В ожидании вестей из Лондона по поводу предложений британской стороны об оборонительном союзе Гаррис, что называется, изучал свет, знакомился с обитателями императорского двора, изыскивал пути для сближения с наиболее влиятельными из них. В письме к приятелю Уильяму Эдену от 2 февраля 1778 г. Гаррис сообщал: «Я провел здесь слишком мало времени, чтобы точно определить характеры первых членов двора и здешнего высшего общества. Большая пышность и небольшая нравственность, кажется, распространены во всех классах; лесть и раболепство характеризует низший слой общества, самонадеянность и гордость – высший». Примечательно, что дипломат, пробывший в Петербурге всего лишь месяц, не избежал стереотипов, присущих европейцам, делая вывод о том, что развлечения знати, убранство их комнат и количество прислуги «имеют вполне азиатский характер». Обратил он внимание также на стремление знати («высшего общества») во всем подражать иностранцам, не имея «ни в нравах, ни в характере ничего собственного», и в то же время «худо принимать» их. При этом Гаррис оговаривал, что ни сам он, ни его жена и сестра не могли на это пожаловаться, так как с ними обошлись «как нельзя любезнее» 441 441 Там же. С. 1479.
.
Гаррис полагал, что Россия переживает опасный кризис. Новая война с Портой кажется неизбежной: турки снаряжают многочисленный флот на Черном море и принимаются за составление регулярной армии «с такой деятельностью, какой еще никогда до сих пор не выказывали в этом». Между тем российский двор остается верен своим привычкам: «великая расточительность и привычка всякое дело откладывать и затягивать – вот чем заражены все от первого до последнего» 442 442 Там же. С. 1481.

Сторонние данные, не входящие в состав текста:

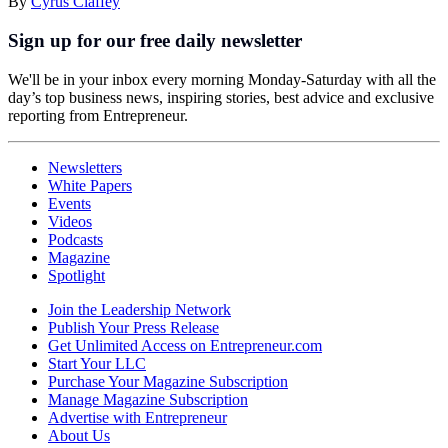
By
Cyrus Claffey
Sign up for our free daily newsletter
We'll be in your inbox every morning Monday-Saturday with all the
day’s top business news, inspiring stories, best advice and exclusive
reporting from Entrepreneur.
Newsletters
White Papers
Events
Videos
Podcasts
Magazine
Spotlight
Join the Leadership Network
Publish Your Press Release
Get Unlimited Access on Entrepreneur.com
Start Your LLC
Purchase Your Magazine Subscription
Manage Magazine Subscription
Advertise with Entrepreneur
About Us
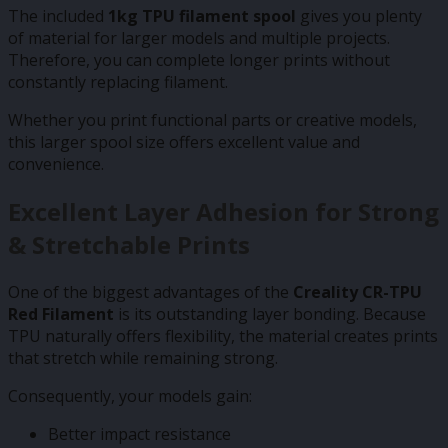
The included
1kg TPU filament spool
gives you plenty
of material for larger models and multiple projects.
Therefore, you can complete longer prints without
constantly replacing filament.
Whether you print functional parts or creative models,
this larger spool size offers excellent value and
convenience.
Excellent Layer Adhesion for Strong
& Stretchable Prints
One of the biggest advantages of the
Creality CR-TPU
Red Filament
is its outstanding layer bonding. Because
TPU naturally offers flexibility, the material creates prints
that stretch while remaining strong.
Consequently, your models gain:
Better impact resistance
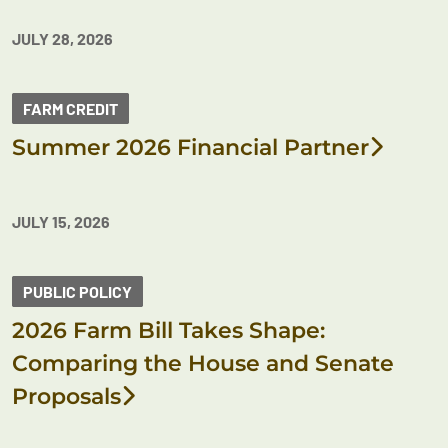
JULY 28, 2026
FARM CREDIT
Summer 2026 Financial Partner
JULY 15, 2026
PUBLIC POLICY
2026 Farm Bill Takes Shape:
Comparing the House and Senate
Proposals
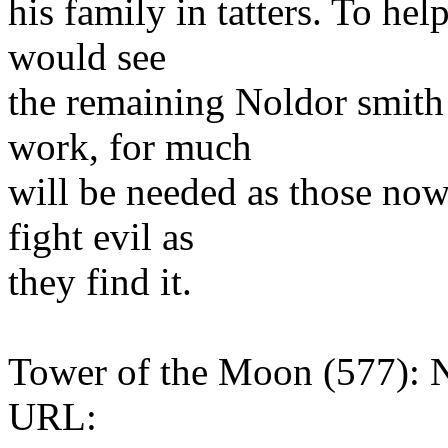
his family in tatters. To hel
would see
the remaining Noldor smith
work, for much
will be needed as those no
fight evil as
they find it.
Tower of the Moon (577): 
URL:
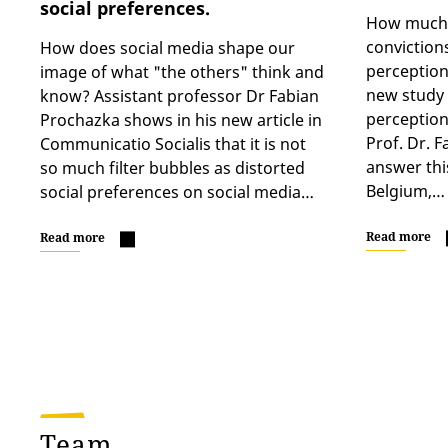
social preferences.
How much d
conviction
How does social media shape our
perception
image of what "the others" think and
new study “
know? Assistant professor Dr Fabian
perceptions
Prochazka shows in his new article in
Prof. Dr. F
Communicatio Socialis that it is not
answer thi
so much filter bubbles as distorted
Belgium,…
social preferences on social media…
Read more
Read more
Team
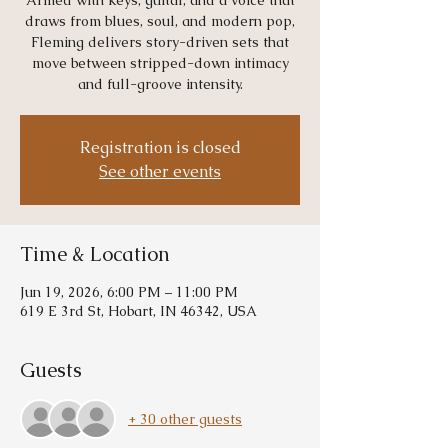
Armed with keys, guitar, and a voice that
draws from blues, soul, and modern pop,
Fleming delivers story-driven sets that
move between stripped-down intimacy
and full-groove intensity.
Registration is closed
See other events
Time & Location
Jun 19, 2026, 6:00 PM – 11:00 PM
619 E 3rd St, Hobart, IN 46342, USA
Guests
+ 30 other guests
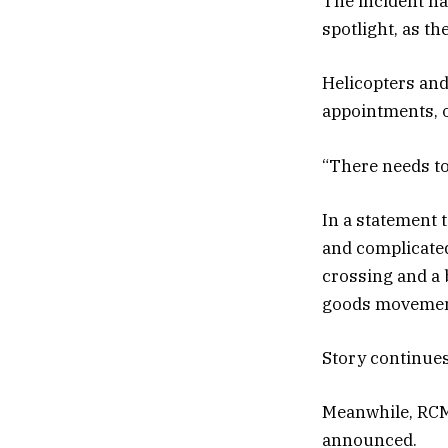
The incident ha
spotlight, as t
Helicopters and
appointments, o
“There needs to
In a statement 
and complicated
crossing and a 
goods movement
Story continue
Meanwhile, RCM
announced.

. Что же касается императрицы, то самые сильные ее враги – это «лесть и ее собственные страсти», склонность к удовлетворению которых с годами только усиливается. В качестве примера посол сослался на информацию о фаворитах Екатерины. В депеше Саффолку 2 февраля 1778 г. он сообщал: «Настоящий любимец, Зорич, кажется, впадает в немилость. Он получил и растратил огромное состояние … Вероятно, Потемкин будет послан для отыскания нового любимца, и я слышал … что у него уже есть на примете некто Архаров, начальник московской полиции» 443 443 Там же. С. 1480.

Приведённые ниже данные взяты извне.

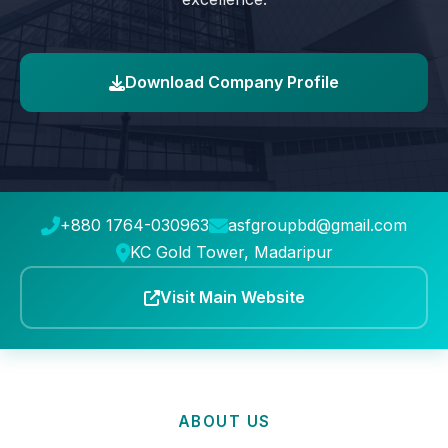
Download Company Profile
+880 1764-030963
asfgroupbd@gmail.com
KC Gold Tower, Madaripur
Visit Main Website
ABOUT US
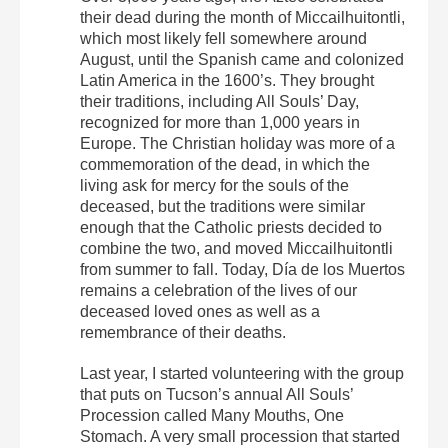
their dead during the month of Miccailhuitontli,
which most likely fell somewhere around
August, until the Spanish came and colonized
Latin America in the 1600’s. They brought
their traditions, including All Souls’ Day,
recognized for more than 1,000 years in
Europe. The Christian holiday was more of a
commemoration of the dead, in which the
living ask for mercy for the souls of the
deceased, but the traditions were similar
enough that the Catholic priests decided to
combine the two, and moved Miccailhuitontli
from summer to fall. Today, Día de los Muertos
remains a celebration of the lives of our
deceased loved ones as well as a
remembrance of their deaths.
Last year, I started volunteering with the group
that puts on Tucson’s annual All Souls’
Procession called Many Mouths, One
Stomach. A very small procession that started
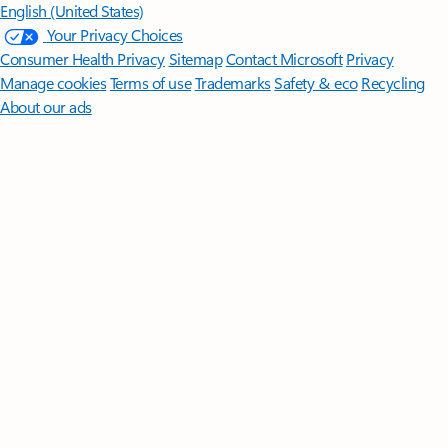
English (United States)
Your Privacy Choices
Consumer Health Privacy
Sitemap
Contact Microsoft
Privacy
Manage cookies
Terms of use
Trademarks
Safety & eco
Recycling
About our ads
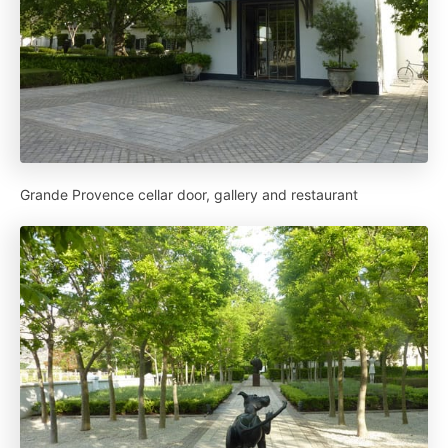
Grande Provence cellar door, gallery and restaurant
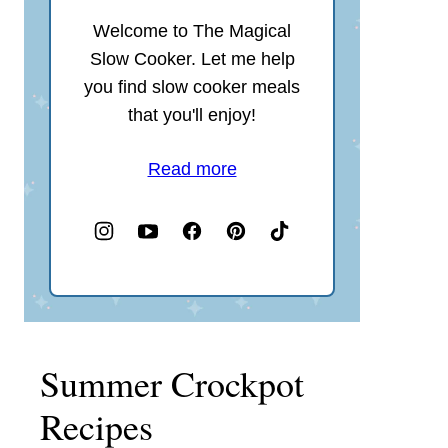
Welcome to The Magical
Slow Cooker. Let me help
you find slow cooker meals
that you'll enjoy!
Read more
Summer Crockpot
Recipes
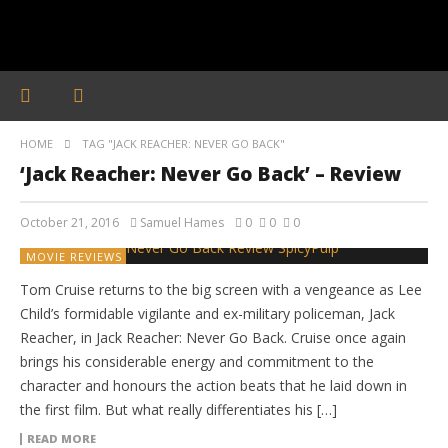
HOME
TAG "JACK REACHER: NEVER GO BACK"
‘Jack Reacher: Never Go Back’ – Review
October 21, 2016
Samuel Hames
0
0
0
MOVIE REVIEWS
Tom Cruise returns to the big screen with a vengeance as Lee
Child’s formidable vigilante and ex-military policeman, Jack
Reacher, in Jack Reacher: Never Go Back. Cruise once again
brings his considerable energy and commitment to the
character and honours the action beats that he laid down in
the first film. But what really differentiates his […]
READ MORE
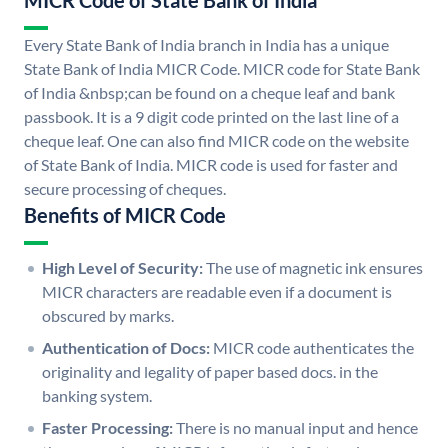
MICR Code of State Bank of India
Every State Bank of India branch in India has a unique
State Bank of India MICR Code. MICR code for State Bank
of India &nbsp;can be found on a cheque leaf and bank
passbook. It is a 9 digit code printed on the last line of a
cheque leaf. One can also find MICR code on the website
of State Bank of India. MICR code is used for faster and
secure processing of cheques.
Benefits of MICR Code
High Level of Security:
The use of magnetic ink ensures
MICR characters are readable even if a document is
obscured by marks.
Authentication of Docs:
MICR code authenticates the
originality and legality of paper based docs. in the
banking system.
Faster Processing:
There is no manual input and hence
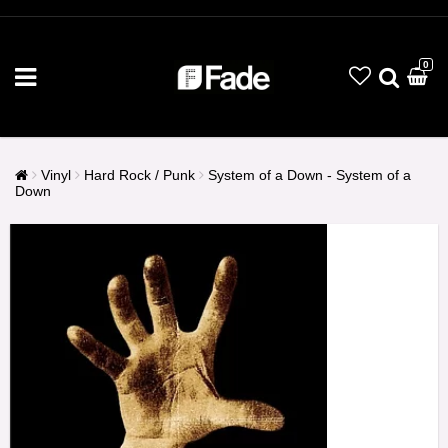
0
Vinyl
Hard Rock / Punk
System of a Down - System of a
Down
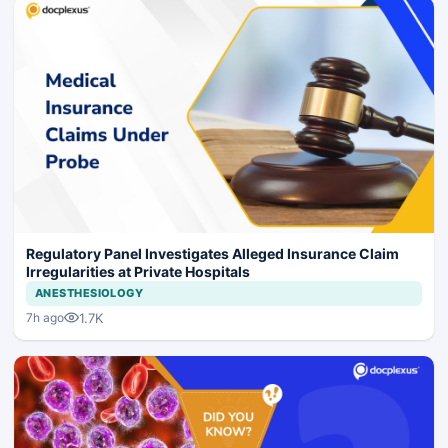
Regulatory Panel Investigates Alleged Insurance Claim
Irregularities at Private Hospitals
ANESTHESIOLOGY
1.7K
7h ago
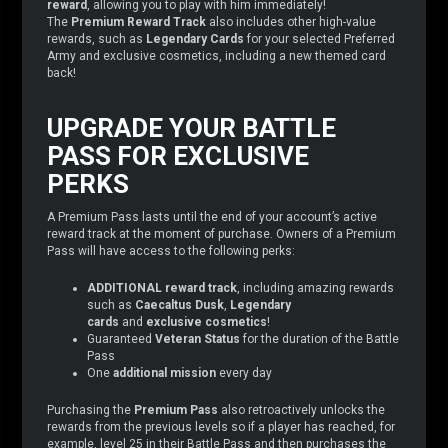
reward
, allowing you to play with him immediately!
The
Premium Reward Track
also includes other high-value
rewards, such as
Legendary Cards
for your selected Preferred
Army and exclusive cosmetics, including a new themed card
back!
UPGRADE YOUR BATTLE
PASS FOR EXCLUSIVE
PERKS
A Premium Pass lasts until the end of your account’s active
reward track at the moment of purchase. Owners of a Premium
Pass will have access to the following perks:
ADDITIONAL reward track
, including amazing rewards
such as
Caecaltus Dusk
,
Legendary
cards
and
exclusive cosmetics
!
Guaranteed
Veteran Status
for the duration of the Battle
Pass
One
additional mission
every day
Purchasing the
Premium Pass
also retroactively unlocks the
rewards from the previous levels so if a player has reached, for
example, level 25 in their Battle Pass and then purchases the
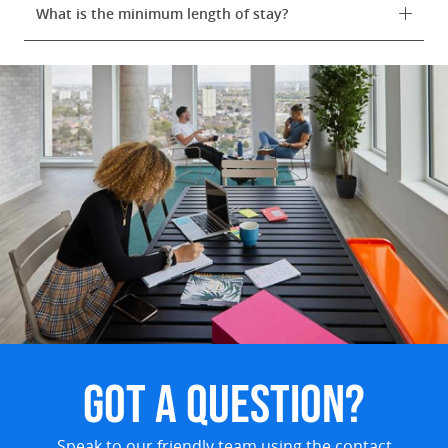
What is the minimum length of stay?
GOT A QUESTION?
Speak to our friendly team using the contact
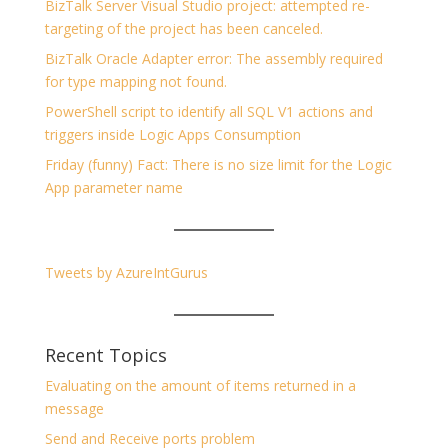
BizTalk Server Visual Studio project: attempted re-
targeting of the project has been canceled.
BizTalk Oracle Adapter error: The assembly required
for type mapping not found.
PowerShell script to identify all SQL V1 actions and
triggers inside Logic Apps Consumption
Friday (funny) Fact: There is no size limit for the Logic
App parameter name
Tweets by AzureIntGurus
Recent Topics
Evaluating on the amount of items returned in a
message
Send and Receive ports problem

. Посол характеризовал его как человека средних лет, красивой наружности, более похожего на Геркулеса, чем на Аполлона.
Время шло, а вопрос о заключении союза все не решался. В депеше Саффолку Гаррис, уже не веря в успех задуманного предприятия, жаловался, что «перепробовал все средства, чтобы возбудить в этом дворе сознание его истинных интересов, открывая ему … окружающие их опасности, которые в случае, если они не прибегнут к своим естественным союзникам (англичанам – Т.Л. ), грозит, если не разрушить, то по крайней мере поколебать самые основания их империи» 444 444 Там же. С. 1481–1482.
. Однако, продолжал посол, императрица верит в свою непобедимость, а также в то, что англичане нуждаются в России больше, чем русские в них. «Все это … делает мои попытки безуспешными», с горечью заключал посол. Тем не менее он не оставлял попыток сдвинуть дело с мертвой точки, пытался изыскать любые средства, чтобы приблизиться к выполнению данного ему поручения. «Я продолжаю усердно ухаживать и за императрицей, и за графом Паниным», – сообщал Гаррис в Берлин Гюго Эллиоту 20 марта 1778 г. Он отмечал, что не имеет повода жаловаться на их обращение с собой. Императрица обыкновенно приглашает его играть в карты, ведет с ним беседы. Графа Панина посол видит ежедневно, обсуждает с ним положение дел в Европе. Во время этих бесед Гаррис усиленно пытается обратить внимание российского министра на опасность, которая угрожает России со стороны внешних врагов, предлагая найти способ противостоять им через заключение союза с Великобританией.
Пока посол напоминал императрице о ее внешних врагах, сама Британия оказалась в состоянии войны с Францией, которая объявила, что будет торговать с Америкой, как со свободной страной и защищать эту торговлю оружием. Получив информацию из Лондона, Гаррис 3 апреля 1778 г. направил императрице послание короля, который высказывал свое возмущение действиями Версальского двора и выражал надежду, что императрица «сочтет этот бесчестный поступок … за намеренное нарушение европейского мира». Спустя 10 дней посол с раздражением писал Саффолку: «… Я должен сознаться, что не замечаю ни в самой императрице, ни в одном из ее министров того расположения к нам, которое они так часто заявляли в то время, когда они нуждались в нас больше, чем мы в них» 445 445 Там же. С. 1488.
. По-видимому, посол так и не дождался от российского правительства осуждения действий Версаля.